Genetic Risk

A rather lengthy synopsis in my genetic journey, in the hope it helps those who may be considering going down this route.


I was diagnosed with primary BC in 1996-had a mastectomy+chemo. I opted against reconstruction-it simply wasn’t for me-nor indeed were prostheses, which were quickly consigned to a drawer, rarely to see the light of day! I was at ease with my new shape, although longed to be “flat” as opposed to lopsided. My surgeon was initially sceptical, but supportive-I was in no hurry to undergo another mastectomy, but knew I would do so in the fullness of time.

In 2000, we moved from Scotland to Devon, due to hubby’s work-for several years I continued with annual check ups in Scotland, rather than find a new team here-I was keeping well, with only bowel problems with which to contend, and for which I was seeing a gastroenterologist here. However gynaecological problems set in, and the consultant wondered if I had considered genetic testing, in view of my family history.

At this point, I should give you some further background information. I had seemed to spend my life seeing members of my family (from both branches), die from one form or another of cancer, so when I was diagnosed, in truth I was not hugely surprised. To simplify things, I’ll merely give you the family tree as far back as my Mum’s generation. She had 4 brothers. 2 of them died from heart failure-one had no children, one had 2 , but this branch of the family escaped the gene misprint. We have therefore to concentrate on Mum and her 2 other brothers, all of whom had the misprint-as it’s been passed on to the succeeding generation-myself and my cousins.

1) Mum had BC at 47, and died 3 years later, on her 50th birthday, after a spread to her bowel. I have the gene misprint (BRCA2). My younger brother has declined to be tested (his wife can’t have children, so the urgency to be tested isn’t so strong). He is however, very health conscious, and I’ve instructed him well as to what to look out for! Our daughter was tested at age 21 several years ago, and found to have the gene misprint. Our son is planning on taking the test in the near future.

2) Mum’s elder brother “T”, passed the gene on to his daughter and 2 of his sons. The third son still has to decide whether to take the test. From there, one cousin has passed it on to her daughter (son awaiting results), another to 2 of his daughters, the third has children too young to be tested.

3)Mum’s younger brother “R”, passed it on to one of his 2 daughters.

So, already we have a cluster of people affected, and I’m so glad that I decided to go down this path The process itself is very emotional-and more than a little scary. I thought long and hard about whether I should do this, but without exception, all family members have been supportive, and are glad that they too have been tested.

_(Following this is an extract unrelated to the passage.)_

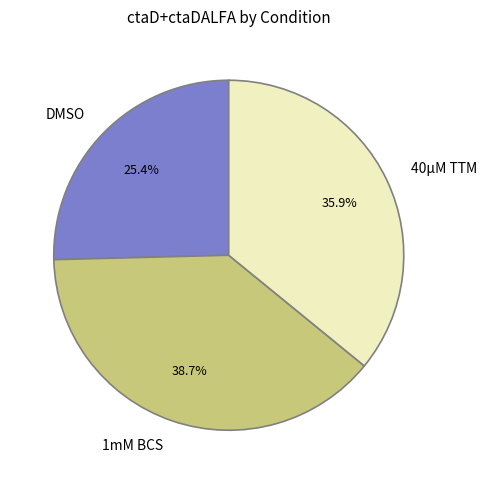

Approximately how many times larger is the value at 1mM BCS compared to DMSO?

1.5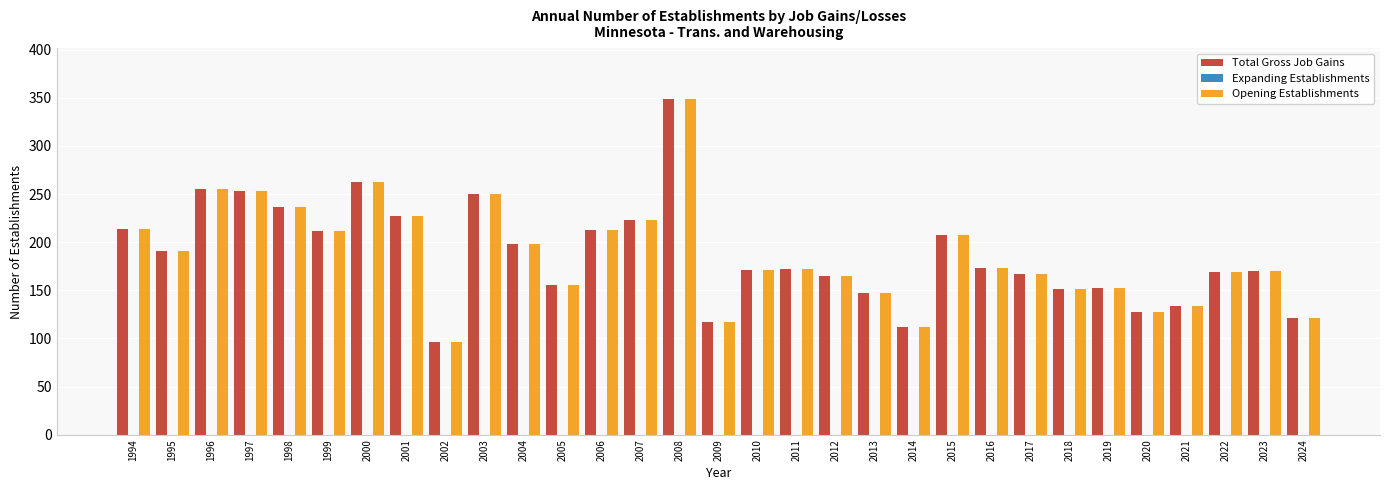

What is the total value across all series at 2001?

454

Initially I had 2 meetings with a genetic consultant, when we spoke at length about the pros and cons. At the third meeting she took the blood sample, and several months later received the result, which in truth we had been expecting. By this stage I had undergone a hysterectomy, and taken the plunge to have the second mastectomy so all prophylactic surgery had been done prior to the testing, for reasons other than the likelihood of recurrence!

Several years went by, again keeping relatively well, but with the gastroenterologist opting to give me annual colonoscopies, as the link between bowel/breast was as yet uncertain. And thank goodness he did ,as it was he who discovered the recurrence in Nov 2007. For some strange (but very fortuitous) reason, I mentioned to him that I had a slight itch under my left ribs-and he immediately sent me for a CT scan. I genuinely thought he was over-reacting, and both of us were amazed when it returned showing mets to the pleura(and subsequently liver and bones).

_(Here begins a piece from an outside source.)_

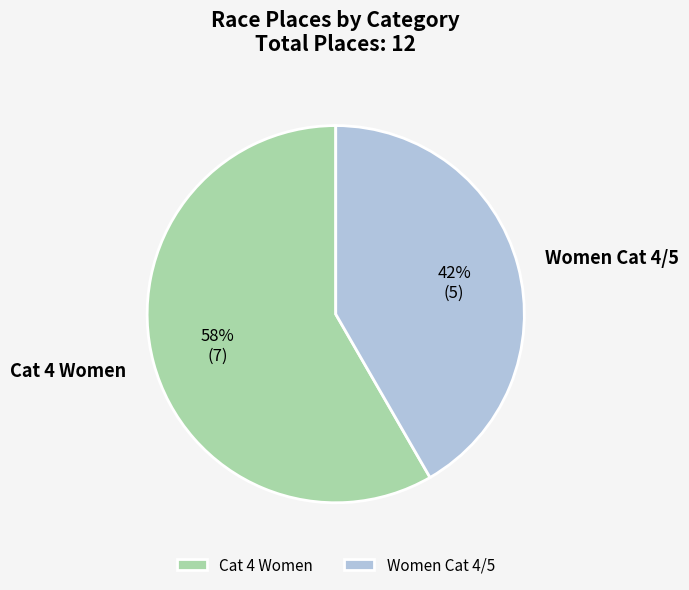

Which slice is the largest?

Cat 4 Women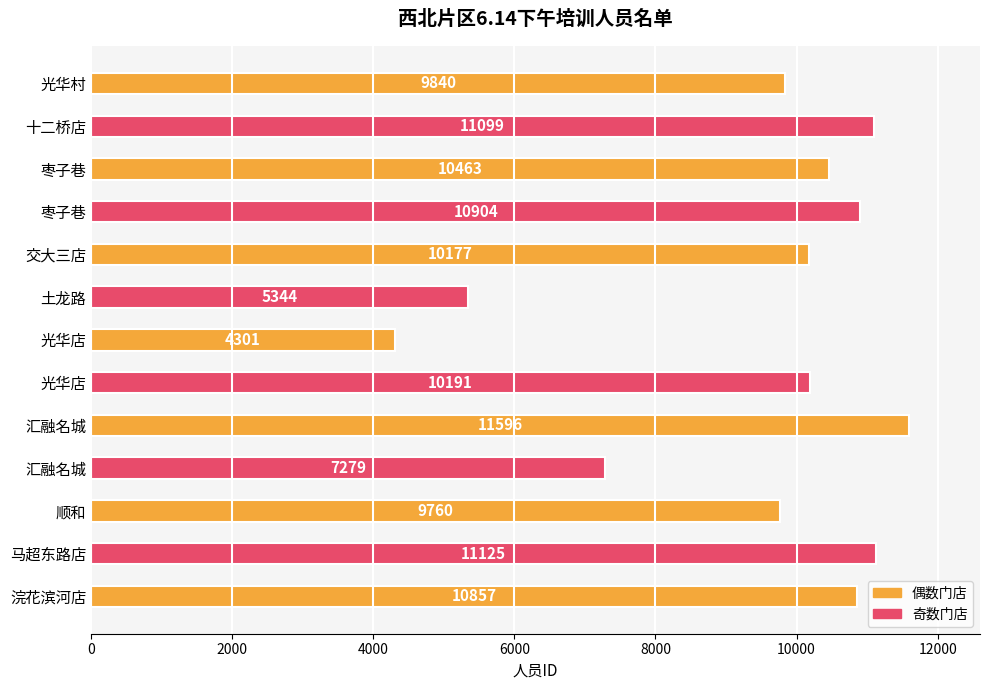

Are the bars horizontal?

Yes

My main reason for opting to have the genetic test was to protect my children-as we can see, even having had the prophylactic surgery, I still went on to develop mets, which came as a huge blow. But the knowledge that my children will be monitored (in time, as daughter is 26 so routine mammos are not much use at this age), and have an excellent back up network, has made the entire process worthwhile. The others affected are at varying stages of having surgery.

Finally-for many months I tried to persuade my onc that the fact that I was BRCA2 was having some kind of negative impact on my lack of response to various therapies. He was initially sceptical, but I did some research, presented him with the aims of the PARP trials, and this is now the road we will be taking in the near future. At present, I’m on capacitabine and lapatinib, which so far has shown disappointing results-the next scan on the 19th will establish if we continue, or start me on the trials. I’ve had the go-ahead for this, and can begin at a time suited to me. BUT-it has to be our next option: the entrance criteria stipulates that the patient must have had less than 3 chemo agents, and as I’m now on the 2nd, it’s now or never!

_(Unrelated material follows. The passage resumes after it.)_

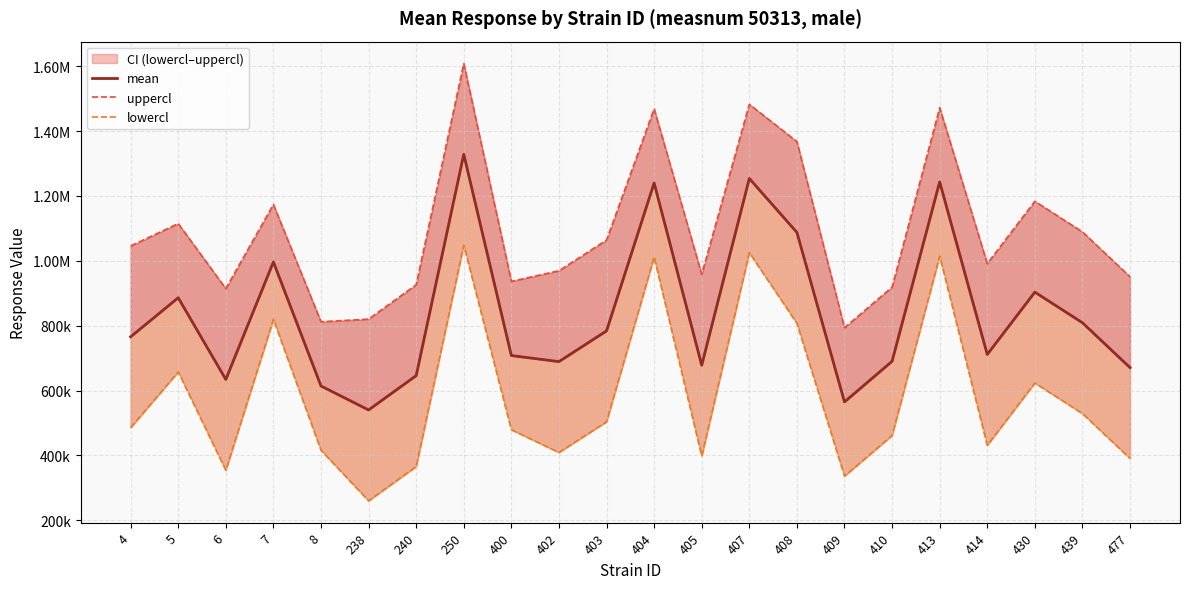

What is the minimum value shown in the chart?

259891.4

So-even although the testing and surgery didn’t stop me developing mets, the diagnosis is actually contributing heavily to which drugs we use-yet another reason why having the test can be helpful.

Sorry to be so long winded, but it’s a complex (albeit fascinating ) field. Good luck to anyone able to have this test-I can think of plenty of reasons for doing so, but very few advantages to not having the test if you fall into the high risk category.